# [Work order]
Restrict the output to the lines below starting at the one that contains "adultes et des enfants handicapés." and ending at the one that contains "трябва да е по-скъпа от 20-30% от цената на", and restate them word for word, both ends included.

*** Task material

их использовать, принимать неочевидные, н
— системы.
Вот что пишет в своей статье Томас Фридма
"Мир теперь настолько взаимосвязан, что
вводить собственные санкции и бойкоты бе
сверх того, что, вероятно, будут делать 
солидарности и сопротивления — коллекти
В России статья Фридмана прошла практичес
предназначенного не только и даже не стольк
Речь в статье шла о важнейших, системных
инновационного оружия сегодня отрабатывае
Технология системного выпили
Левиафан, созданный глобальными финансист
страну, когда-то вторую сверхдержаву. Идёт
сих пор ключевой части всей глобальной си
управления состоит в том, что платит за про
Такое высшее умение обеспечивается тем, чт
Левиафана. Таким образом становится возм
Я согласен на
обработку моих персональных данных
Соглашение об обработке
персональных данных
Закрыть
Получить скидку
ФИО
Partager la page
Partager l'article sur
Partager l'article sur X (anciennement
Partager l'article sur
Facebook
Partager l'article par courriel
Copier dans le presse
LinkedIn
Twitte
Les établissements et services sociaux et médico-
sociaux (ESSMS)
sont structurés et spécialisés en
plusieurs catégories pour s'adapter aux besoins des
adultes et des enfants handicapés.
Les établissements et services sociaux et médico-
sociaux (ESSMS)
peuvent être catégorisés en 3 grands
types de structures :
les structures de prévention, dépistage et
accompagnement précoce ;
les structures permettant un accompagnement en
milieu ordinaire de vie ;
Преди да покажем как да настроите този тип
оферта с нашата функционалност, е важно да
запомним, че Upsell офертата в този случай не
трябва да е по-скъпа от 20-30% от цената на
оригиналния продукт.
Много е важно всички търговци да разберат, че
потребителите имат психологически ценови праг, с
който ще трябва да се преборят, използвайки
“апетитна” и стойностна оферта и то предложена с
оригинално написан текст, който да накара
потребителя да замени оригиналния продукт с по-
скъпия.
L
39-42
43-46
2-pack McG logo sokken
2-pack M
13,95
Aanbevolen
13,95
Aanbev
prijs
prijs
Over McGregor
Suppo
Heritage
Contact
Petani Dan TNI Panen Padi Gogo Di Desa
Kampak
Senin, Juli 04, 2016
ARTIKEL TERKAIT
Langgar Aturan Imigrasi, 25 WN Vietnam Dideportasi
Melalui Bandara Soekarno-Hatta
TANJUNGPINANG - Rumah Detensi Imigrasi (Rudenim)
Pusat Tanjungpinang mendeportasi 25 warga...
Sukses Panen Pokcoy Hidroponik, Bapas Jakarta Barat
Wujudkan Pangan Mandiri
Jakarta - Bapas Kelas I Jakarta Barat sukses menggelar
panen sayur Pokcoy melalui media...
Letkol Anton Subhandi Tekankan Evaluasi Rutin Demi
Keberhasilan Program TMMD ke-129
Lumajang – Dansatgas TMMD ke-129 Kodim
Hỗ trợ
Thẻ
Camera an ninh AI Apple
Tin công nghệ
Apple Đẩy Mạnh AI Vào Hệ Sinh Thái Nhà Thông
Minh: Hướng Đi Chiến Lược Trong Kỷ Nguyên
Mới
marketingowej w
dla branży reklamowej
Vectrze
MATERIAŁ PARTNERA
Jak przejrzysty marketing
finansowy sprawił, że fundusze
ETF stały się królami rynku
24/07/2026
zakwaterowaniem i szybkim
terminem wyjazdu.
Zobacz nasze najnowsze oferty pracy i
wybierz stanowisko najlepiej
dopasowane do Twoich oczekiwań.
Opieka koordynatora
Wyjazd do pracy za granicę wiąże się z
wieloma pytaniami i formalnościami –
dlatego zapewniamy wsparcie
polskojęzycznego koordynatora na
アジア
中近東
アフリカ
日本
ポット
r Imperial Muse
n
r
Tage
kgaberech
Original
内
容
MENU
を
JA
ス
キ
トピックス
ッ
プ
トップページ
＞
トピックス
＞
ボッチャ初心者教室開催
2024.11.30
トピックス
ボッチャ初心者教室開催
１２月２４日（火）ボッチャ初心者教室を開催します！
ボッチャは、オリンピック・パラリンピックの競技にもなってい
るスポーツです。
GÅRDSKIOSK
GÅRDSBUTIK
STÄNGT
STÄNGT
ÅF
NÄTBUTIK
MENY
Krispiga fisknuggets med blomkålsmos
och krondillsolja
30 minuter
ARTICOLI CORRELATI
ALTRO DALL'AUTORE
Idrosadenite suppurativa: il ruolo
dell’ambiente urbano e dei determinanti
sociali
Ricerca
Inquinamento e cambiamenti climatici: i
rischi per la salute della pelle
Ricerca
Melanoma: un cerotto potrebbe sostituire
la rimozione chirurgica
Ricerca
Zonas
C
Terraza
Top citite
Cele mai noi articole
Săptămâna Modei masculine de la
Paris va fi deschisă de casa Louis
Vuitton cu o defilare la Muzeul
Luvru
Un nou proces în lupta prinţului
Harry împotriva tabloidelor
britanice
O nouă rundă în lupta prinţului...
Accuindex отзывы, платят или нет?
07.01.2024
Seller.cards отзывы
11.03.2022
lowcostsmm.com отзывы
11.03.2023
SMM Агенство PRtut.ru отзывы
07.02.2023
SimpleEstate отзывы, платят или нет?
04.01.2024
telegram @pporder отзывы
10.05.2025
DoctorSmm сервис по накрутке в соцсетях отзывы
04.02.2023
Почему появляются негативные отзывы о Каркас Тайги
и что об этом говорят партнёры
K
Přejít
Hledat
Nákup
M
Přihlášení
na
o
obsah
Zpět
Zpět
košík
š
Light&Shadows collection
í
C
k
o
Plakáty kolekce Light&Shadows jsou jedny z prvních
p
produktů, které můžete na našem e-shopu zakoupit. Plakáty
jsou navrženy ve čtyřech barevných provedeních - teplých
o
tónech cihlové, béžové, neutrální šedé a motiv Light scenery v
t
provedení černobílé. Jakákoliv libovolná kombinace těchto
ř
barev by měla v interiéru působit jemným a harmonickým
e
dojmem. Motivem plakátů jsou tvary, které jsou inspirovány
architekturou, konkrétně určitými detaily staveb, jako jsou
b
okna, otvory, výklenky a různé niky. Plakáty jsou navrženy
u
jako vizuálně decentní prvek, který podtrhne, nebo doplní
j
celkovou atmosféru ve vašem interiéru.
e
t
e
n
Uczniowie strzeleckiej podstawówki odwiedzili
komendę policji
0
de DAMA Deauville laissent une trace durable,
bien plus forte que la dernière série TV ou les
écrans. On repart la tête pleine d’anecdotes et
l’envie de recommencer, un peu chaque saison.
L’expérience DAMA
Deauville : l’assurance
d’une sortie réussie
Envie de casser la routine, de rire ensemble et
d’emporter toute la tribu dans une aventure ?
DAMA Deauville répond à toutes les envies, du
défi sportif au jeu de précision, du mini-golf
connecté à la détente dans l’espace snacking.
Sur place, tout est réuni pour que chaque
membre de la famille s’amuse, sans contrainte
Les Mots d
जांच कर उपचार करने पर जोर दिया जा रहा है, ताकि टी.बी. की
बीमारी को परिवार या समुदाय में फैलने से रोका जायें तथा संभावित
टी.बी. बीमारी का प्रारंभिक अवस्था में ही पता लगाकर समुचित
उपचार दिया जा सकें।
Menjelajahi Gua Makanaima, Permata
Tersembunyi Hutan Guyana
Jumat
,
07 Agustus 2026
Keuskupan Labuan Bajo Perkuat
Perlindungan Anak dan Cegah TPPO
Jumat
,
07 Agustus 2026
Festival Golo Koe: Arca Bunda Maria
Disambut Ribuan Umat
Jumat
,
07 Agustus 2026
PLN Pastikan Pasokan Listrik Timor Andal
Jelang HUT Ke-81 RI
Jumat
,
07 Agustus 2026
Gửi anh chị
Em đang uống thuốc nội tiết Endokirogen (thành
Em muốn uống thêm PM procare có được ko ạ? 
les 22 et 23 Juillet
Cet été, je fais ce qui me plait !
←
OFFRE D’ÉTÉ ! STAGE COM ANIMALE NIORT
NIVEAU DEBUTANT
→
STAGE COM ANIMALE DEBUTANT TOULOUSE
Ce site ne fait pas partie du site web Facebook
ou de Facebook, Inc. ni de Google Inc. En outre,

******

# [Response to the task]
adultes et des enfants handicapés.
Les établissements et services sociaux et médico-
sociaux (ESSMS)
peuvent être catégorisés en 3 grands
types de structures :
les structures de prévention, dépistage et
accompagnement précoce ;
les structures permettant un accompagnement en
milieu ordinaire de vie ;
Преди да покажем как да настроите този тип
оферта с нашата функционалност, е важно да
запомним, че Upsell офертата в този случай не
трябва да е по-скъпа от 20-30% от цената на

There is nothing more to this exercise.